## [GOAL OF THE EXERCISE]
Please convert the lines from the start of the records through the line containing "Exceptional service! This" into a Markdown table with two columns, Number and Text, giving each line one row and leaving out blank lines.
*** Begin section ***
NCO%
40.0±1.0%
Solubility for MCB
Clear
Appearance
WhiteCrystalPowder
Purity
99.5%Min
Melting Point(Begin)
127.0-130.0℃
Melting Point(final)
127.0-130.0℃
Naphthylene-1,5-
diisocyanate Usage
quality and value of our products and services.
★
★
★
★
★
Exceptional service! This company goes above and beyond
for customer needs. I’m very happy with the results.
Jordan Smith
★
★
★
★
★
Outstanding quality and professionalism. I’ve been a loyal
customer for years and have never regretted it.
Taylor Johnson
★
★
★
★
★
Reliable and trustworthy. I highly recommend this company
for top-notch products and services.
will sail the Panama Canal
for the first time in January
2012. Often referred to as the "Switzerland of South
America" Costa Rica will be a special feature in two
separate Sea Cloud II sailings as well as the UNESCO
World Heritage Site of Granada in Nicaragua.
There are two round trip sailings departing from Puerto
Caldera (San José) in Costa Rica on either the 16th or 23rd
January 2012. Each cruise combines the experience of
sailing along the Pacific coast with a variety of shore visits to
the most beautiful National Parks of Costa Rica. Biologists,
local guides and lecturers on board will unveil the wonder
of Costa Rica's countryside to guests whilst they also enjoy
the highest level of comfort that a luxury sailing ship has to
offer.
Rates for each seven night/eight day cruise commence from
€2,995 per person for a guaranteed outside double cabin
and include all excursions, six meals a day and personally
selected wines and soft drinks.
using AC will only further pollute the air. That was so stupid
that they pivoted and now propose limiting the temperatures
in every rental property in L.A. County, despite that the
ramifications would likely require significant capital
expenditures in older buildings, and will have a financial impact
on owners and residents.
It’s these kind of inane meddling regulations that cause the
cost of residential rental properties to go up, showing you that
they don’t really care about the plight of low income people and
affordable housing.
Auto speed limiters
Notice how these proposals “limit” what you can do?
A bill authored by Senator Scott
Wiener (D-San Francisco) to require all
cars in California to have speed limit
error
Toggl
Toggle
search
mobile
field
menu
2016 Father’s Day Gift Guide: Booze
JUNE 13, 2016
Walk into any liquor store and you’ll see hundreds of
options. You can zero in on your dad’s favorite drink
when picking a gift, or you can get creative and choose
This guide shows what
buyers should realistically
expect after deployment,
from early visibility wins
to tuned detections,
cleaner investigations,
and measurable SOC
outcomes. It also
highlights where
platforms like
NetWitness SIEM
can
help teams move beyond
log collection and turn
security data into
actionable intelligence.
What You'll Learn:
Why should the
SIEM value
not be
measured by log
*** End section ***
## [TASK ANSWER]
| Number | Text |
|---|---|
| 1 | NCO% |
| 2 | 40.0±1.0% |
| 3 | Solubility for MCB |
| 4 | Clear |
| 5 | Appearance |
| 6 | WhiteCrystalPowder |
| 7 | Purity |
| 8 | 99.5%Min |
| 9 | Melting Point(Begin) |
| 10 | 127.0-130.0℃ |
| 11 | Melting Point(final) |
| 12 | 127.0-130.0℃ |
| 13 | Naphthylene-1,5- |
| 14 | diisocyanate Usage |
| 15 | quality and value of our products and services. |
| 16 | ★ |
| 17 | ★ |
| 18 | ★ |
| 19 | ★ |
| 20 | ★ |
| 21 | Exceptional service! This company goes above and beyond |